Smart man writes for Time, feels like he's been asked to:
There is, however, a striking and somewhat odd fact about this crisis. Newspapers have more readers than ever. Their content, as well as that of newsmagazines and other producers of traditional journalism, is more popular than ever — even (in fact, especially) among young people.
The problem is that fewer of these consumers are paying. Instead, news organizations are merrily giving away their news. According to a Pew Research Center study, a tipping point occurred last year: more people in the U.S. got their news online for free than paid for it by buying newspapers and magazines. Who can blame them?
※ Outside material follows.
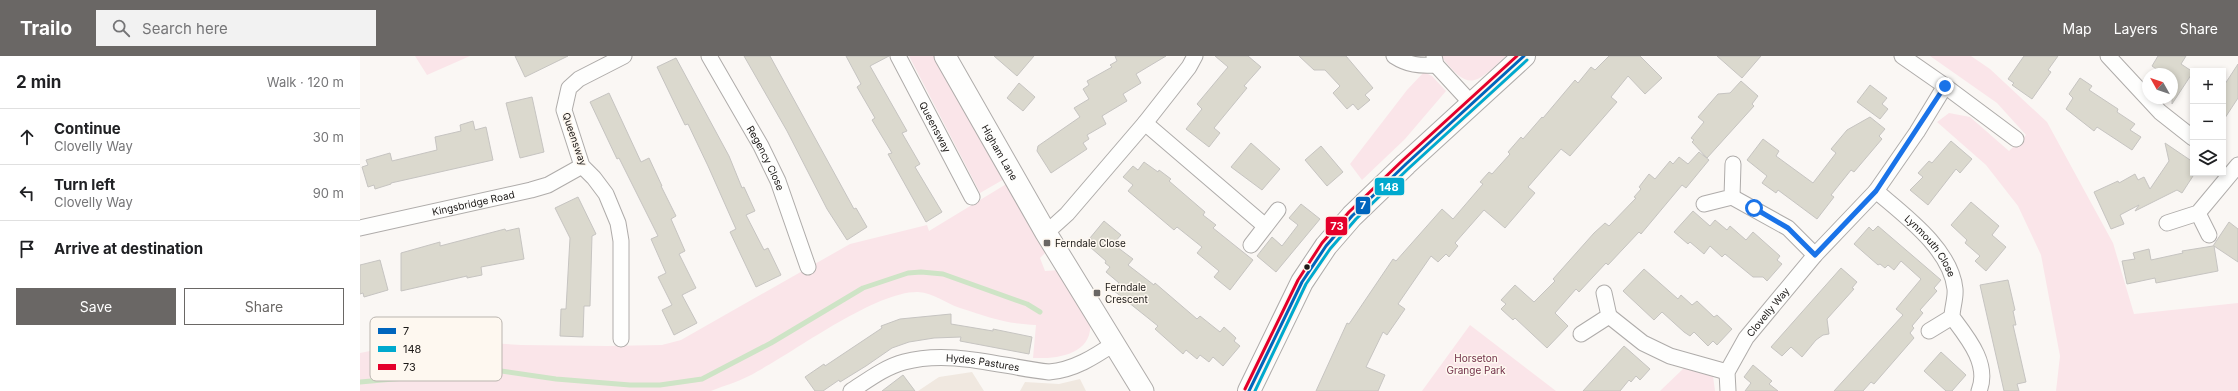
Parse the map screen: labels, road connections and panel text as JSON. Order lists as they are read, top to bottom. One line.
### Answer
{"streets":{"street":["Queensway","Higham Lane","Regency Close","Kingsbridge Road","Lynmouth Close","Clovelly Way","Hydes Pastures"]},"crossings":[["Queensway","Kingsbridge Road"],["Higham Lane","Hydes Pastures"],["Lynmouth Close","Clovelly Way"]],"parks":["Horseton Grange Park"],"places":{"transit":["Ferndale Close","Ferndale Crescent"]},"lines":["transit line 7","transit line 73","transit line 148"],"legend":["7","148","73"],"north":"top left","page":{"header":"Trailo","search":"Search here","nav":["Map","Layers","Share"],"heading":["2 min","Walk · 120 m"],"map_buttons":["+","−"],"list":[["Continue","Clovelly Way","30 m"],["Turn left","Clovelly Way","90 m"],"Arrive at destination"],"buttons":["Save","Share"]}}
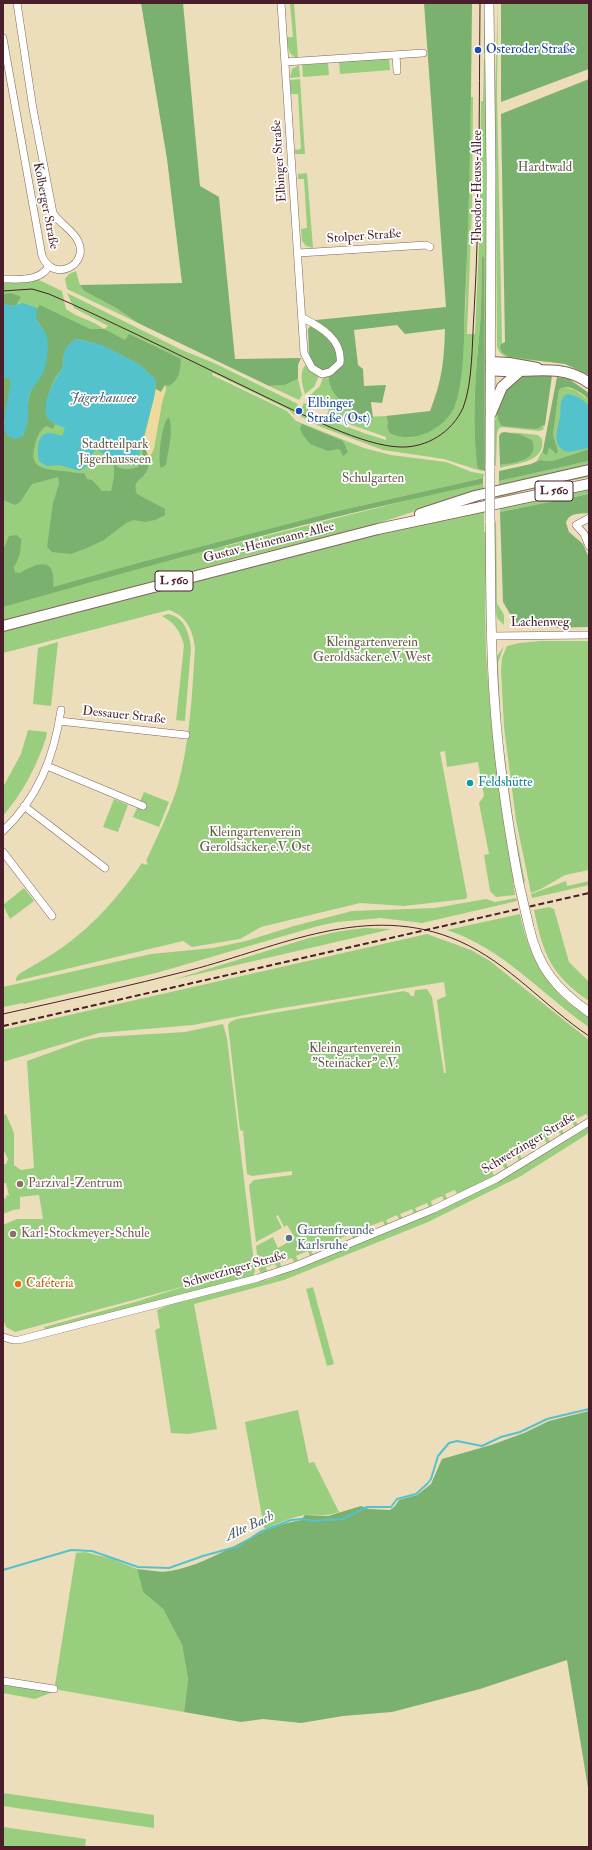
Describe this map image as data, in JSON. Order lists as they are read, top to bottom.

Even an old print junkie like me has quit subscribing to the New York Times, because if it doesn't see fit to charge for its content, I'd feel like a fool paying for it.
Walter Isaacson in Time.
Smarter man replies:
Walter Isaacson, the former editor of TIME magazine and current President of the Aspen Institute, wrote a column last week arguing that newspapers should squeeze revenue out of their web sites through "micropayments." It's an idea with a long, but not very successful, history: Isaacson himself points out that Ted Nelson, the inventor of hypertext, imagined micropayments for written content back in the early 1960s.
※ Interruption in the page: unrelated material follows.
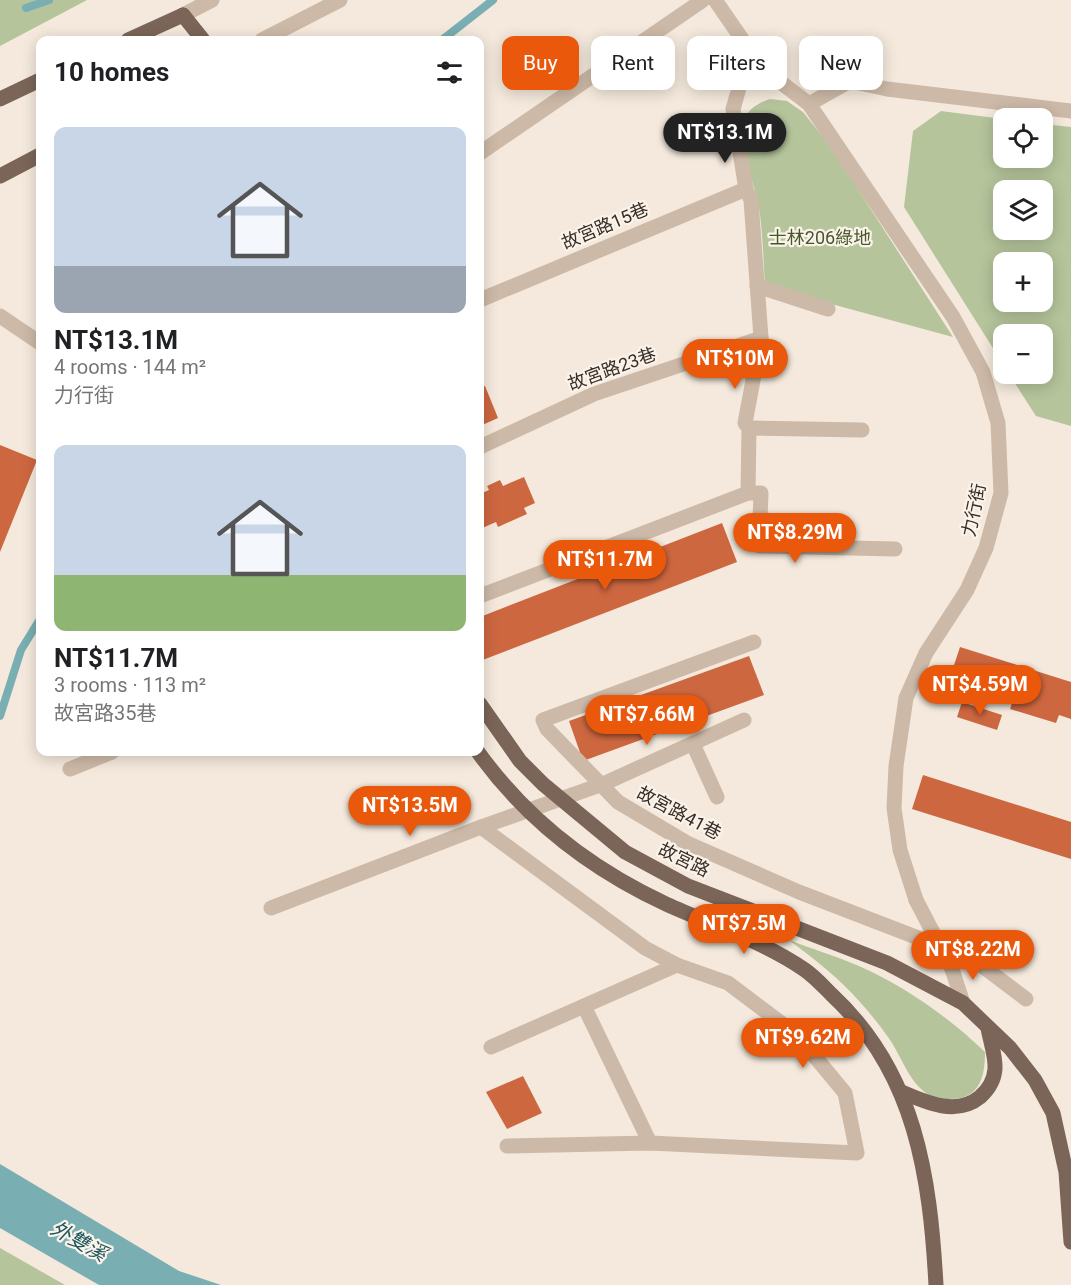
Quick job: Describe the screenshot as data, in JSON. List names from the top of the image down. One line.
{"streets":{"main road":["故宮路"],"street":["故宮路15巷","故宮路23巷","力行街","故宮路41巷"]},"crossings":[["力行街","故宮路"]],"water":["外雙溪"],"parks":["士林206綠地"],"page":{"chip":["Buy","Rent","Filters","New"],"heading":"10 homes","map_buttons":["+","−"],"list":[{"name":"NT$13.1M","note":"4 rooms · 144 m² · 力行街"},{"name":"NT$11.7M","note":"3 rooms · 113 m² · 故宮路35巷"}],"price":["NT$13.1M","NT$10M","NT$8.29M","NT$11.7M","NT$4.59M","NT$7.66M","NT$13.5M","NT$7.5M","NT$8.22M","NT$9.62M"]}}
Small payments, on the order of a dollar, work well for some kinds of highly valued, contextualized content, like a book to your Kindle or a song to your iPod. But "micro" payments on the order of a nickel—the figure Isaacson mentions for a hypothetical news story—have never taken off. Transaction costs, caused by things like credit card processing, are usually cited as the reason, but I've never found that view persuasive: It's not hard to set up a system in which micro transactions are aggregated into parcels of at least a few dollars before being channeled through our existing credit card infrastructure.
David Robinson at Princeton's Center for Information Technology Policy.